Can I use numpy.polyfit(x, y, deg) for multiple linear regression


Is there any way I can fit two independent variables and one dependent variable in numpy.polyfit()?

I have a panda data frame that I loaded from a csv file. I wish to include two columns as independent variables to run multiple linear regression using NumPy.

Currently my simple linear regression looks like this:

model_combined = np.polyfit(data.Exercise, y, 1)
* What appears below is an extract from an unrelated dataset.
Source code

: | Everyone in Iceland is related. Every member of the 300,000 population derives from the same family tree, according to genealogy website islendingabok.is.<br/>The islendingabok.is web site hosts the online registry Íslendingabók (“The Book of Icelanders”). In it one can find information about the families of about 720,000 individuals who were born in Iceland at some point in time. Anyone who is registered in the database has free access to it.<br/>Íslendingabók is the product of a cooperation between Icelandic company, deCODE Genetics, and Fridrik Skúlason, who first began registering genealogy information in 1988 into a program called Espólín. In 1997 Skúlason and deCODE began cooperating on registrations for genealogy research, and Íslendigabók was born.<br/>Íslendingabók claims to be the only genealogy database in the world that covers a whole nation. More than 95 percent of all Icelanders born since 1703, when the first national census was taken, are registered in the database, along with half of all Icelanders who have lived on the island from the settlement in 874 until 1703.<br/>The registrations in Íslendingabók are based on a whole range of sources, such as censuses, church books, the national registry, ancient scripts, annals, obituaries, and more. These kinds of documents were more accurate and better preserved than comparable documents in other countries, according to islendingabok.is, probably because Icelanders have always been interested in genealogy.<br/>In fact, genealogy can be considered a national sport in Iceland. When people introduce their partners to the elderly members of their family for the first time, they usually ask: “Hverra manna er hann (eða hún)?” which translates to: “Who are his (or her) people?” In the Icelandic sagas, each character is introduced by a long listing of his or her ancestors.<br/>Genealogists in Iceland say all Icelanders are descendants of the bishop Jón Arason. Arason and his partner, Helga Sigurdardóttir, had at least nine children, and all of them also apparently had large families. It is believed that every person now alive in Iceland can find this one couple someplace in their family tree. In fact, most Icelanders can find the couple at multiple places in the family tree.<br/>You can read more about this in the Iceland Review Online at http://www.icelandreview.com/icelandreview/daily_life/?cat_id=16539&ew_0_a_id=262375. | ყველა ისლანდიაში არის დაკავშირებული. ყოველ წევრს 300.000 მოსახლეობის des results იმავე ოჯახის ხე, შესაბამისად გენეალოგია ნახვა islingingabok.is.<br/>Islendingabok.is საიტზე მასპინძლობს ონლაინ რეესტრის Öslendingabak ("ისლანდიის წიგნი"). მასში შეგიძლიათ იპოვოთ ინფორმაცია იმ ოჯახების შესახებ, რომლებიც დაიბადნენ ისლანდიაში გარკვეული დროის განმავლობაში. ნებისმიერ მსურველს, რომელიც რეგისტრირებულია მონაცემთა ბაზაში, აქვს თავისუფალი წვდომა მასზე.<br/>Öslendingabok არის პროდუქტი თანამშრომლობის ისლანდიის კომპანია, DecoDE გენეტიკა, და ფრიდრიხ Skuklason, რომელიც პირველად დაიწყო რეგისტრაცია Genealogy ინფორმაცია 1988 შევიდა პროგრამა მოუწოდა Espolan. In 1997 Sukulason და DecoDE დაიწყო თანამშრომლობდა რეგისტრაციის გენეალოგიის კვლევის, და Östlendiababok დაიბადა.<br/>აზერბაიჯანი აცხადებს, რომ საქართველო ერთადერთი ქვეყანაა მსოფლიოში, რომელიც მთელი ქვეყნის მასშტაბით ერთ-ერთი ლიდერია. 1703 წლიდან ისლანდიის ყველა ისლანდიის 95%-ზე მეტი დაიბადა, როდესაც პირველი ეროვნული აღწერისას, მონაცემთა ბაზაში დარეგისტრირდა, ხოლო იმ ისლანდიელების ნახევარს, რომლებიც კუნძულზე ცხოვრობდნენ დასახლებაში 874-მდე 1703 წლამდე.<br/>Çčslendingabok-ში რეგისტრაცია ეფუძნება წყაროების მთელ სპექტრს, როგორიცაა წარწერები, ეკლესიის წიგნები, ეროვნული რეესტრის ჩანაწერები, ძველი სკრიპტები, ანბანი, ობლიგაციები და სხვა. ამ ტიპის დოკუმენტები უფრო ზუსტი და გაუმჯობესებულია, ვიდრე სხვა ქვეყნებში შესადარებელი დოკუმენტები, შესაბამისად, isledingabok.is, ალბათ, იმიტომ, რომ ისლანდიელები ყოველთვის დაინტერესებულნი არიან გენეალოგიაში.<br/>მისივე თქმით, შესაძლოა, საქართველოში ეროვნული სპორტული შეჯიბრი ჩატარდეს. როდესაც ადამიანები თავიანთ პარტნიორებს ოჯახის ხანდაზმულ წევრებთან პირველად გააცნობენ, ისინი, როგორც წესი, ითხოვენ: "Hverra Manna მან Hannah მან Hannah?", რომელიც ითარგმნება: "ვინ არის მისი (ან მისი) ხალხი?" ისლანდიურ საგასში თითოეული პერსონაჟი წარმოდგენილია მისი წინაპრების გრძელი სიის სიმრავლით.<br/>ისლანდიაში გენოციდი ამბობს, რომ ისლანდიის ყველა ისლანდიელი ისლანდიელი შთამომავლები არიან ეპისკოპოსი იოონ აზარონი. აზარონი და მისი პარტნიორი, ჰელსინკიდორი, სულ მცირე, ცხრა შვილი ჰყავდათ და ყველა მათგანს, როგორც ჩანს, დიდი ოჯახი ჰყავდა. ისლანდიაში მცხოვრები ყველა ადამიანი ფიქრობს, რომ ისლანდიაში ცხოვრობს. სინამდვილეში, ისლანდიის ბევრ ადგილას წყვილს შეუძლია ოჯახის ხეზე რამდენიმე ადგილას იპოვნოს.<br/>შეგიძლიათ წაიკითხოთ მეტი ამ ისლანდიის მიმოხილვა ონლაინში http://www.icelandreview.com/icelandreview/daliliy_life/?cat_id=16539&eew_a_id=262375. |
I wish to include data.Age in x as well.


Solution

  • Assuming your equation is a * exercise + b * age + intercept = y, you can fit a multiple linear regression with numpy or scikit-learn as follows:

    from sklearn import linear_model
    import numpy as np
    np.random.seed(42)
    
    X = np.random.randint(low=1, high=10, size=20).reshape(10, 2)
    X = np.c_[X, np.ones(X.shape[0])]  # add intercept
    y = np.random.randint(low=1, high=10, size=10)
    
    # Option 1
    a, b, intercept = np.linalg.pinv((X.T).dot(X)).dot(X.T.dot(y))
    print(a, b, intercept)
    
    # Option 2
    a, b, intercept = np.linalg.lstsq(X,y, rcond=None)[0]
    print(a, b, intercept)
    
    # Option 3
    clf = linear_model.LinearRegression(fit_intercept=False)
    clf.fit(X, y)
    print(clf.coef_)